“Ego says: Once everything falls into place, I will find peace.
Spirit says: Find peace and everything will fall into place.” – Unknown
Read it again. There are two ways in which we think we’ll find peace. Either through making our wants come first, or our needs. Though ourselves, or through the Spirit.
What is the way to find peace?
I for one have not always had peace in my life. I am a rather impatient person at times. If there is something I want in my life, like love for example, I want it to happen now. I say to myself, “Once I have a boyfriend, I will finally be okay with where I am.” I am a worrier to my core. I worry about my friends, my family, my past, and my future. I hardly have time to enjoy the present. My first ten minutes spent in any class I take is spent looking over my week and writing down, mulling over, and double checking everything that I have to have done by Saturday. Actually, my planning has gotten to the point where I write out everything I need to have done for every day.
I don’t always have peace about my past. I’m one who looks back and says, “Was I really that stupid when I was…” who knows. 8? 10? 13? My past 3 years? I just say “Wow, how did I manage to screw up that badly?” And it consumes me throughout the day. It consumes me throughout my week. It gives me a sad and tired look from my sleepless nights and my constantly moving days. Often, I am just sad. I am in distress. I find quiet places to cry because I do not have peace in my heart.
There are days when I do have peace. Those are the days when I’m in chapel, or in the Word, singing a hymn, or conversing with friends about the love of God. Those are the days I have peace, and those are the days I get attacked the most. The days when Satan says, “Remember, you are destined to be alone. Remember that no one will forgive those mistakes you made. Remember the 20 things you have to do before the week is out.” This and that till I break and feel like God’s promises to me are nothing.

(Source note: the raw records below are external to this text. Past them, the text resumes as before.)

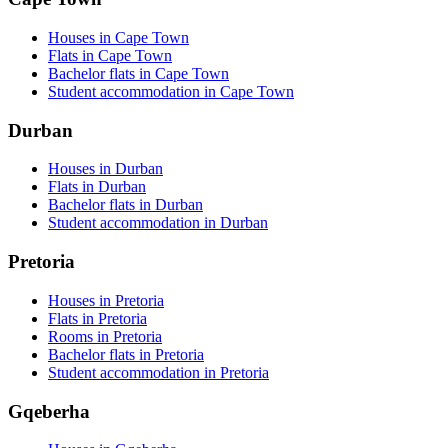
Houses in Cape Town
Flats in Cape Town
Bachelor flats in Cape Town
Student accommodation in Cape Town
Durban
Houses in Durban
Flats in Durban
Bachelor flats in Durban
Student accommodation in Durban
Pretoria
Houses in Pretoria
Flats in Pretoria
Rooms in Pretoria
Bachelor flats in Pretoria
Student accommodation in Pretoria
Gqeberha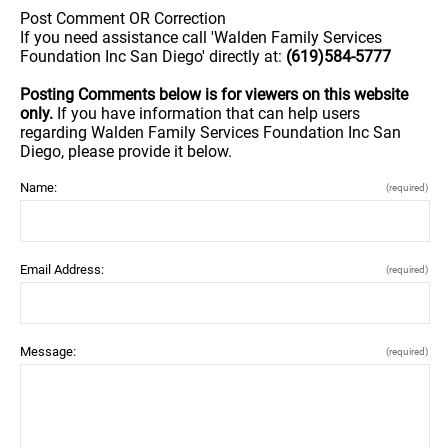
Post Comment OR Correction
If you need assistance call 'Walden Family Services
Foundation Inc San Diego' directly at:
(619)584-5777
Posting Comments below is for viewers on this website
only.
If you have information that can help users
regarding Walden Family Services Foundation Inc San
Diego, please provide it below.
Name:
(required)
Email Address:
(required)
Message:
(required)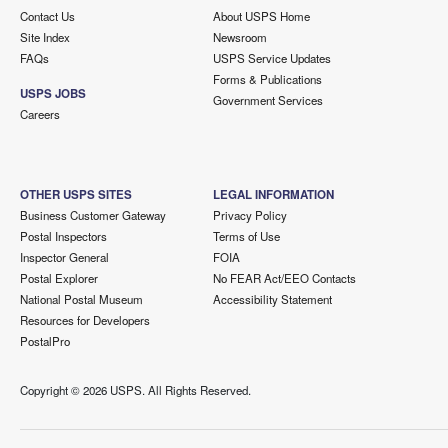
Contact Us
About USPS Home
Site Index
Newsroom
FAQs
USPS Service Updates
Forms & Publications
USPS JOBS
Government Services
Careers
OTHER USPS SITES
LEGAL INFORMATION
Business Customer Gateway
Privacy Policy
Postal Inspectors
Terms of Use
Inspector General
FOIA
Postal Explorer
No FEAR Act/EEO Contacts
National Postal Museum
Accessibility Statement
Resources for Developers
PostalPro
Copyright ©
2026 USPS. All Rights Reserved.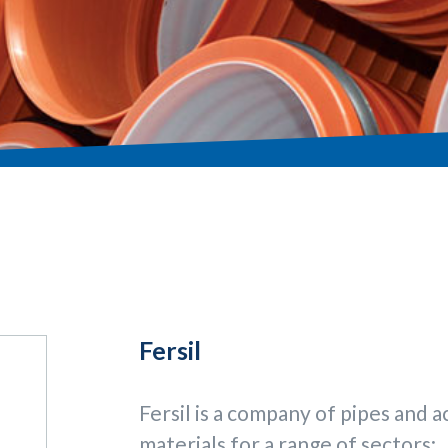
Fersil
Fersil is a company of pipes and ac
materials for a range of sectors: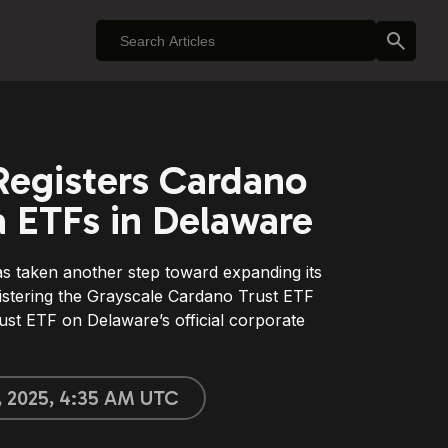
Registers Cardano
 ETFs in Delaware
s taken another step toward expanding its
gistering the Grayscale Cardano Trust ETF
st ETF on Delaware’s official corporate
, 2025, 4:35 AM UTC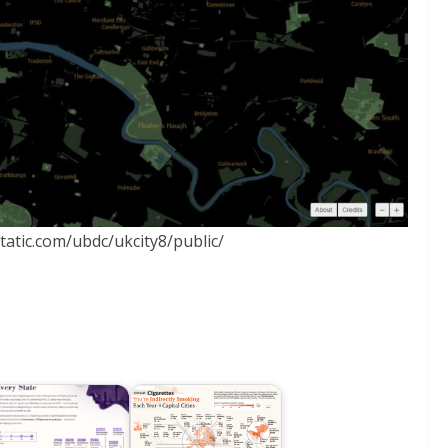
static.com/ubdc/ukcity8/public/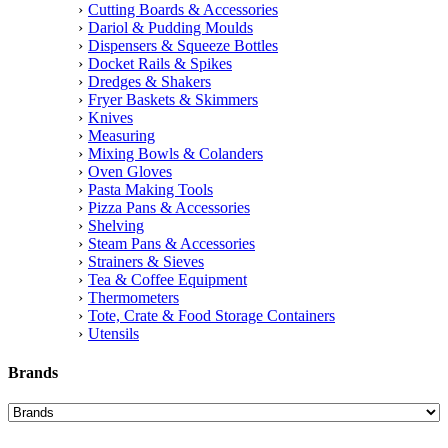
Cutting Boards & Accessories
Dariol & Pudding Moulds
Dispensers & Squeeze Bottles
Docket Rails & Spikes
Dredges & Shakers
Fryer Baskets & Skimmers
Knives
Measuring
Mixing Bowls & Colanders
Oven Gloves
Pasta Making Tools
Pizza Pans & Accessories
Shelving
Steam Pans & Accessories
Strainers & Sieves
Tea & Coffee Equipment
Thermometers
Tote, Crate & Food Storage Containers
Utensils
Brands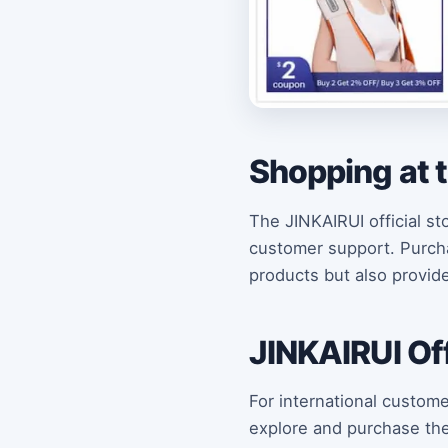
Shopping at t
The JINKAIRUI official st
customer support. Purchas
products but also provid
JINKAIRUI Off
For international custome
explore and purchase the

I am not content with where I am or who I am. I am not content with being alone or with people. I am not content with the personality or appearance that God gave me. I tell myself, “If this happens, then I’ll be okay.” Or “If I change myself this way, then people will like me.” Or fill in the blank, I’m sure you’ve thought of countless more.
We convince ourselves that if this or that will happen, then we will be happy. But guess what? Life isn’t good, life isn’t fair. And if we are constantly waiting for something to happen, or even thinking that working towards something to make it happen, it isn’t going to make us happy. Because one more thing will get in the way to bring us down. Because we focus on the ‘what I want’ instead of ‘what do I need and the Spirit want?” We aren’t starting with the God of peace, so we are going to end with the opposite: the man of discontent and distress.
“Be still and know that I am God.” ~ Psalm 46:10
When was the last time you were still? To enjoy the morning sunrise? The morning prayer where you say, “Thank You for giving me a new chance!” To stop and say, “Hey, I’ve been pretty blessed in my life.” The sun is shining, the air is clear, I still have a body that functions normally. Life is good when I stop to think about it.
Those are the mornings where I feel at peace.
God did not give us a peace like the world (John 14:27), but a peace that only comes we seek Him. When we say, “God, I really screwed up this time. I can’t do this without You.” And He smiles like the caring Father He is and says, “Come child, let me carry you.”
Oftentimes we like to say, “Hey God, give me Your hand, let’s go down this path.” No, that’s not the way it works. That’s the day when ego gets before Spirit. That’s the point when I lose my way. The place where I lose my patience with people and do things my own stubborn way. The place when I focus on the negative and become so sad, instead of joyful. The place when I am alone and not content where God wants me to be because I want something or someone now. No, what we need to say is “God, I can’t do this. I don’t’ know where to go.” And He says, “Come child, let me comfort you, let me carry you.”
We become content, happy, at peace, when we give God the reins and not let Satan knock down our shields. The day we put up our Sword and our feet are standing on the gospel of peace written by the God of Peace.
Peace is not going to come when “everything falls into place”. Because, guess what? Not everything is going to fall into place the way we want it to. Instead, we might just take the hard road and fight every good thing God is trying to put into place and bless us with. And that will give us anything but peace.
We are to be joyful in hard circumstances. We are to be patient when things don’t go our way. But most of all, we are to be faithful in coming to God in prayer. “Never will I leave you; never will I forsake you.” God’s Spirit is always with us. He’ll never leave us. And He will allow the things we need to happen when we find peace with Him.